En la película, nuestro hombre interpreta a un arisco profesor de música con un tumor en el oído. Instalado en un pueblecito de Euskadi a donde le han enviado a dar clase, el maestro deberá utilizar el mismo medio de transporte que traslada a otros enfermos de cáncer hasta el hospital de la ciudad, para que todos ellos hagan sus propias sesiones de quimio o de radioterapia. El guión de Eduard Sola (autor también del texto de Casa en llamas) hace que este autobús refleje un amplio espectro de enfermos de cáncer, de edades y situaciones distintas. Un recurso perfecto para incluir diversas sensibilidades y que el espectador pueda identificarse fácilmente en todo lo que sucede en la pantalla.

Con sensibilidad, huyendo de toda tentación de hacer pornografía emocional, El bus de la vida apuesta por una mirada humanista y esperanzadora, con espacio por la tristeza pero también para el humor, siempre desde un respeto reverencial hacia aquellos que puedan sufrir una enfermedad que forma parte de las vidas de todos. Con intérpretes de la solidez de Elena Irureta, Susana Abaitua o el magnífico debutante Pablo Scapigliati, en la película se muestran las diversas fases ligadas al cáncer, del impacto de la noticia a la negación, de la depresión a la resiliencia, pero también hay espacio para enamorarse, para la amistad inesperada, para el despertar sexual y para la música, todo un bálsamo para el alma.
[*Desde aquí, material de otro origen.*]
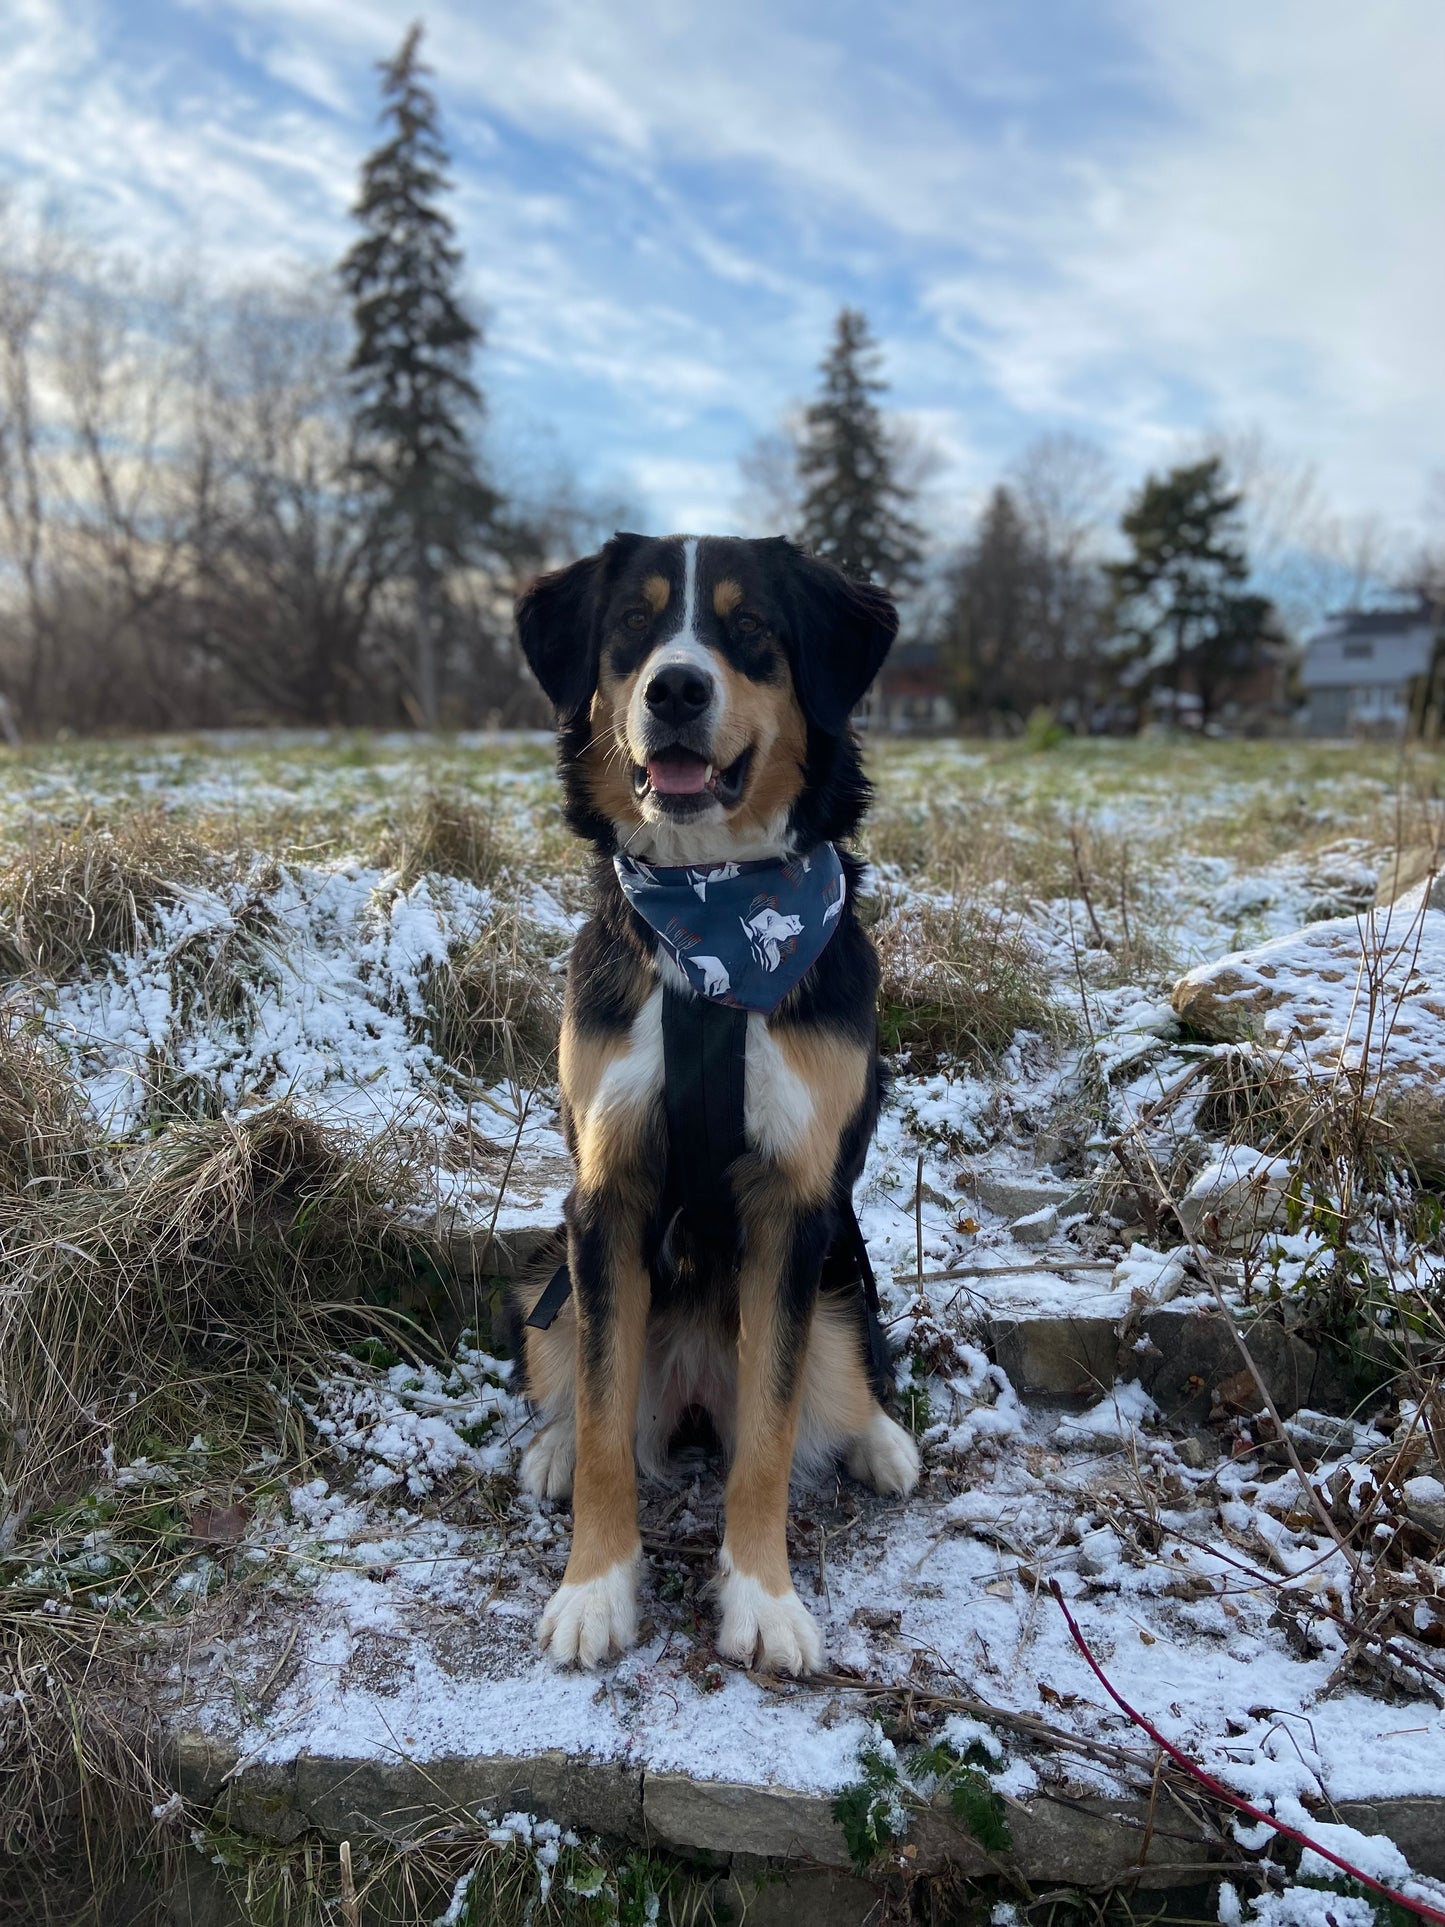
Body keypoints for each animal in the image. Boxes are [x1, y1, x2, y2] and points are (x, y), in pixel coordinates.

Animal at [512, 535, 917, 1680]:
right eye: (631, 629)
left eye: (748, 631)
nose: (676, 689)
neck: (710, 937)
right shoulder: (604, 1195)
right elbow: (605, 1425)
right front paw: (595, 1589)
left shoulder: (792, 1208)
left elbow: (771, 1437)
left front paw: (762, 1599)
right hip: (548, 1274)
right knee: (571, 1371)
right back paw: (548, 1447)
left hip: (839, 1279)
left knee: (840, 1374)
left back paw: (881, 1438)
Dani Rovira sigue peleándose para construir una carrera profesional que rompa con la imagen simpaticota de sus monólogos y apellidos vascos

Y Dani Rovira, que superó las dudas de rodar una película tan pegada a su propia experiencia, ante una herida que no tenía claro si estaba cerrada por completo, aceptó un personaje catártico y sanador con el que espera revivir lo mismo que le ocurrió con 100 metros (Marcel Barrena, 2016): en ese filme, el humorista interpretaba a un hombre diagnosticado con esclerosis múltiple, y él siempre explica cómo, aún hoy, impactan en su estado de ánimo las cartas de pacientes de esclerosis que se han visto ayudados con la película.

El bus de la vida, pues, es un viaje emocional que nunca toma al espectador por imbécil ni utiliza los trucos baratos de los dramas más lacrimógenos. Es equilibrada, tremendamente eficaz y toca el corazón si no lo tienes como una piedra. Aunque este verano volverá a la comedia pura con Cuerpo escombro (estreno, 9 de agosto), es un hecho que Dani Rovira sigue peleándose para construir una carrera profesional que rompa con la imagen simpaticota de sus monólogos y apellidos vascos. Acaba de rodar un thriller con Enrique Urbizu: la serie Cuando nadie nos ve. Y quiere continuar, sin traicionarse, la estela de tantos cómicos que dieron el salto al drama. El tiempo dirá si el talento de Rovira para la carcajada es el mismo en un cine más serio. De momento, con El bus de la vida, da un sólido primer paso con una película que le provocará sonrisas y alguna que otra lágrima.